### Texto de partida
------------------------------------

Ignacio Varela-EL CONFIDENCIAL

  • El expresidente jamás dice algo que no quiera decir precisamente aquí y precisamente ahora. Formulado a la inversa: todo lo que dice responde a la decisión previa de decirlo

La hermenéutica de Felipe González es un juego complejo donde los haya. Primero, porque el personaje lo es y, además, se recrea en ello. Segundo, porque el mensaje de fondo no siempre emerge a simple vista —aunque está ahí para quien quiera verlo: basta con conectar piezas aparentemente dispersas o, como decía Flaubert, prestar más atención, para hacer el collar, al hilo invisible que a las perlas deslumbrantes—. Y tercero, porque el tipo cambia los códigos de la interpretación en función de la situación y del momento.

------------------------------------

### Registros de datos
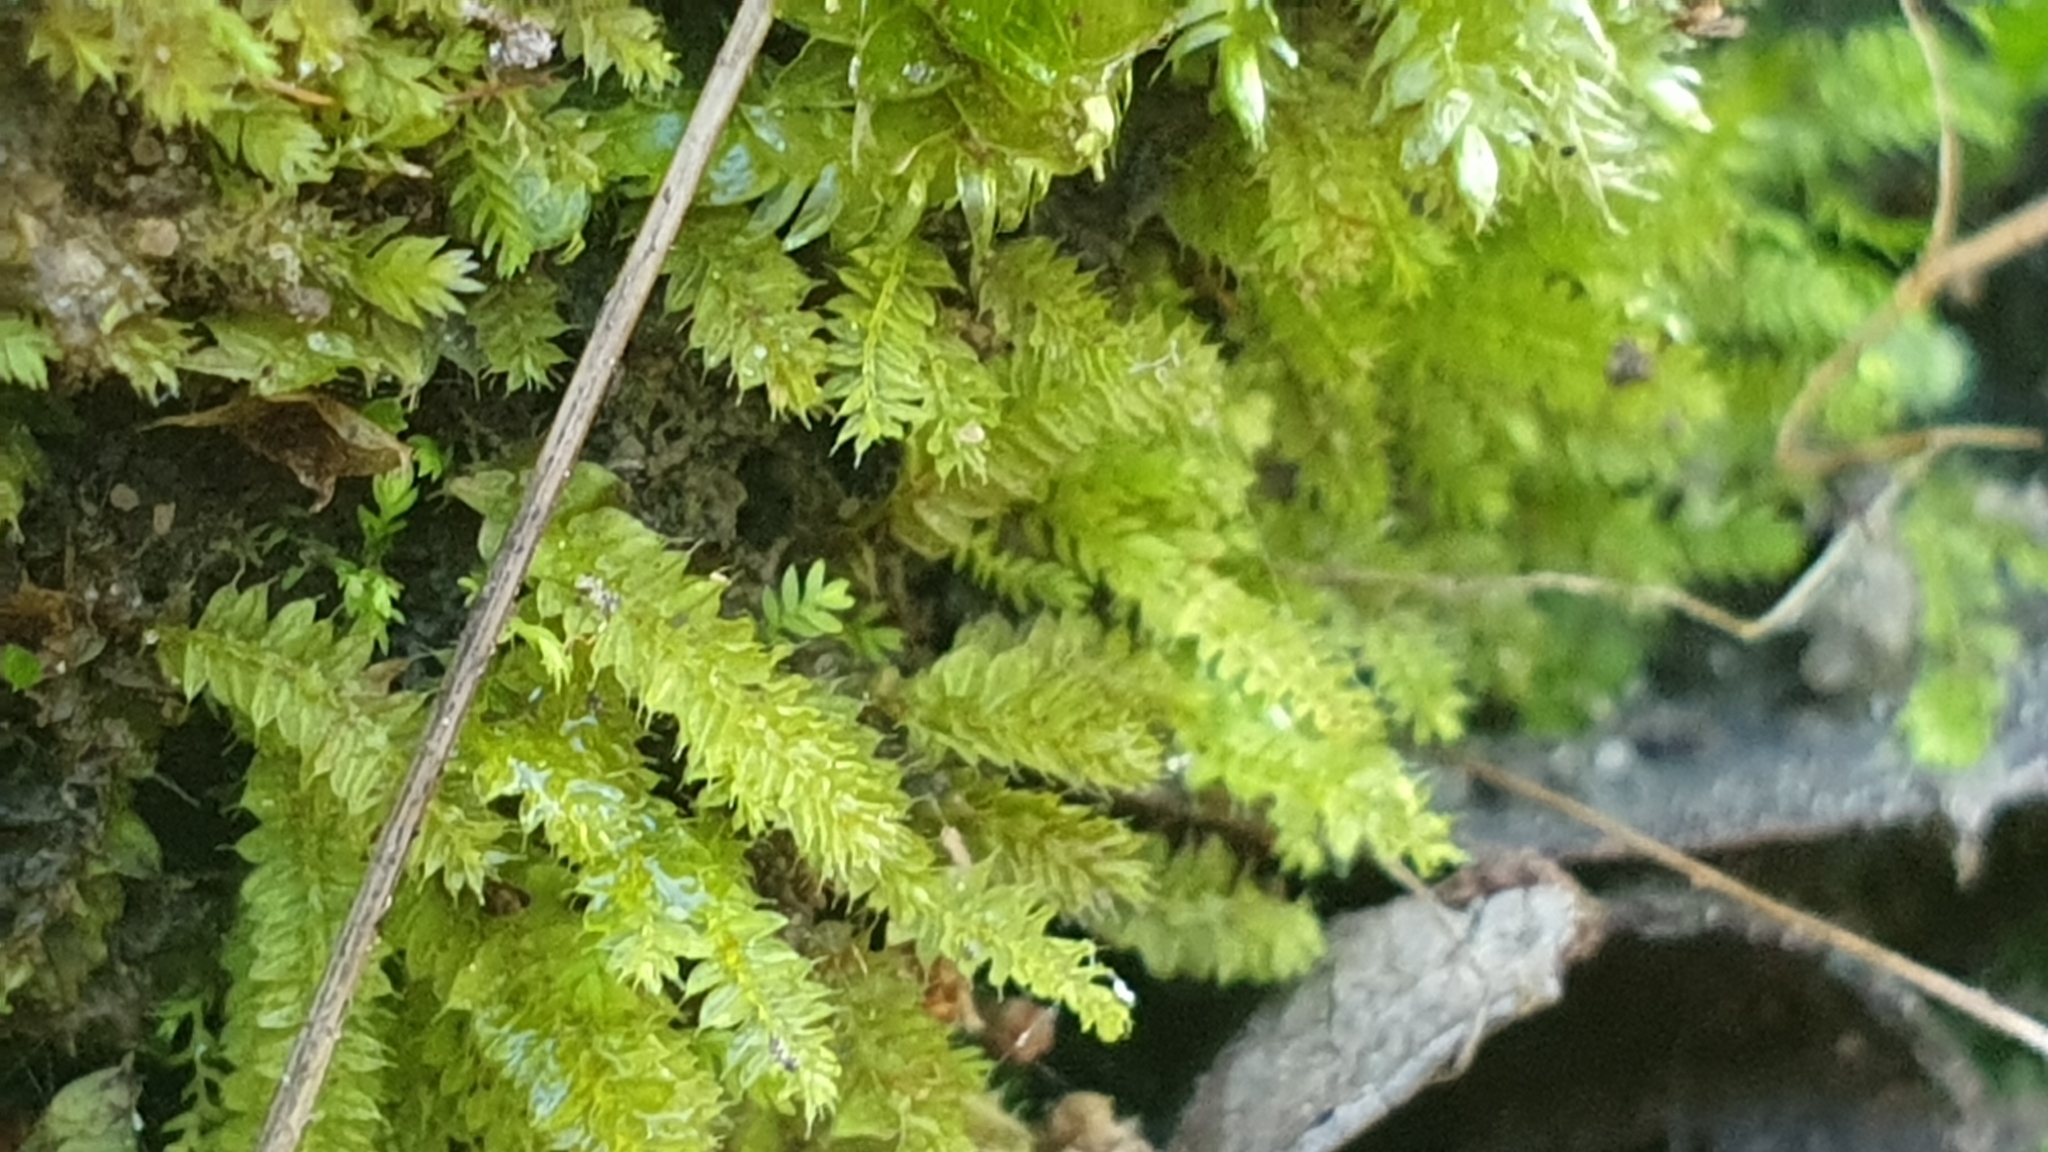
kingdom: Plantae
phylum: Bryophyta
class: Bryopsida
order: Hypnodendrales
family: Racopilaceae
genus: Racopilum
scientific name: Racopilum cuspidigerum
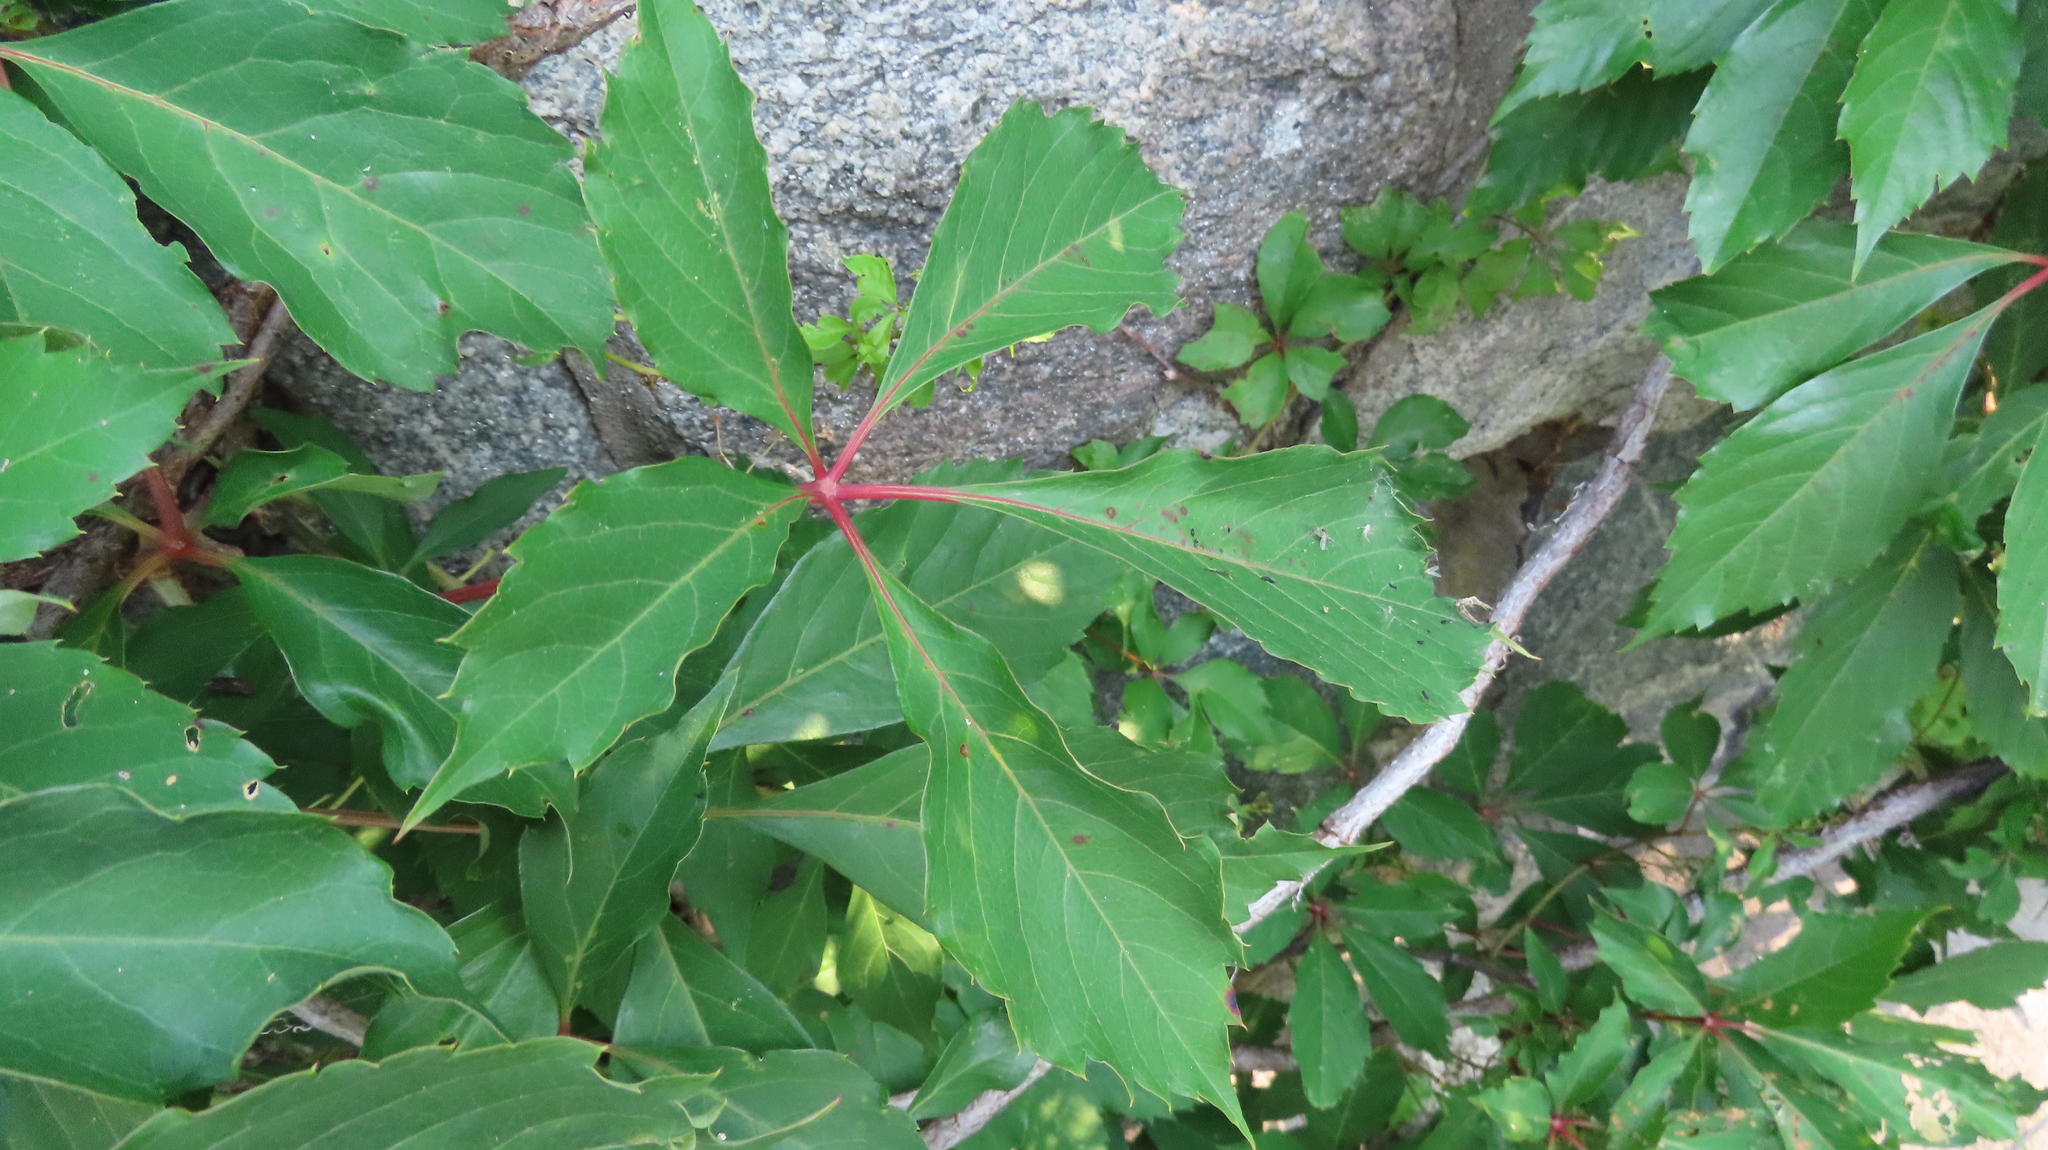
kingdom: Plantae
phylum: Tracheophyta
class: Magnoliopsida
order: Vitales
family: Vitaceae
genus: Parthenocissus
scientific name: Parthenocissus quinquefolia
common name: Virginia-creeper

------------------------------------

### Tareas escritas
a – En el texto sobre Felipe González, ¿a quién se atribuye la idea de prestar más atención al hilo invisible que a las perlas deslumbrantes?
b – Devuelve, tal como aparece en el texto sobre Felipe González, el tramo que va desde "Ignacio Varela-EL CONFIDENCIAL" hasta "y del momento.".
c – Reanuda el texto sobre Felipe González a partir de su última frase.

### Conjunto de respuestas
a – A Flaubert.

b –
Ignacio Varela-EL CONFIDENCIAL

  • El expresidente jamás dice algo que no quiera decir precisamente aquí y precisamente ahora. Formulado a la inversa: todo lo que dice responde a la decisión previa de decirlo

La hermenéutica de Felipe González es un juego complejo donde los haya. Primero, porque el personaje lo es y, además, se recrea en ello. Segundo, porque el mensaje de fondo no siempre emerge a simple vista —aunque está ahí para quien quiera verlo: basta con conectar piezas aparentemente dispersas o, como decía Flaubert, prestar más atención, para hacer el collar, al hilo invisible que a las perlas deslumbrantes—. Y tercero, porque el tipo cambia los códigos de la interpretación en función de la situación y del momento.

c –
En todo caso, el expresidente jamás dice algo que no quiera decir precisamente aquí y precisamente ahora. Formulado a la inversa: todo lo que dice responde a la decisión previa de decirlo, sea o no evidente el porqué y el para qué. Y tan significativo es lo que dice como lo que deja de decir, las menciones como las omisiones. Por si no lo han notado, estoy describiendo a un político profesional; el más profesional que he conocido en la política española.Partiendo de ahí, 6.000 palabras de entrevista como la que ha publicado El Confidencial —gran trabajo de Nacho Cardero y Carlos Sánchez— ofrecen una ocasión poco frecuente para buscar el hilo del pensamiento actual de González y engarzar en él las perlas discursivas, que nunca faltan. Un texto plagado de recados, unos más explícitos que otros, pero todos orientados.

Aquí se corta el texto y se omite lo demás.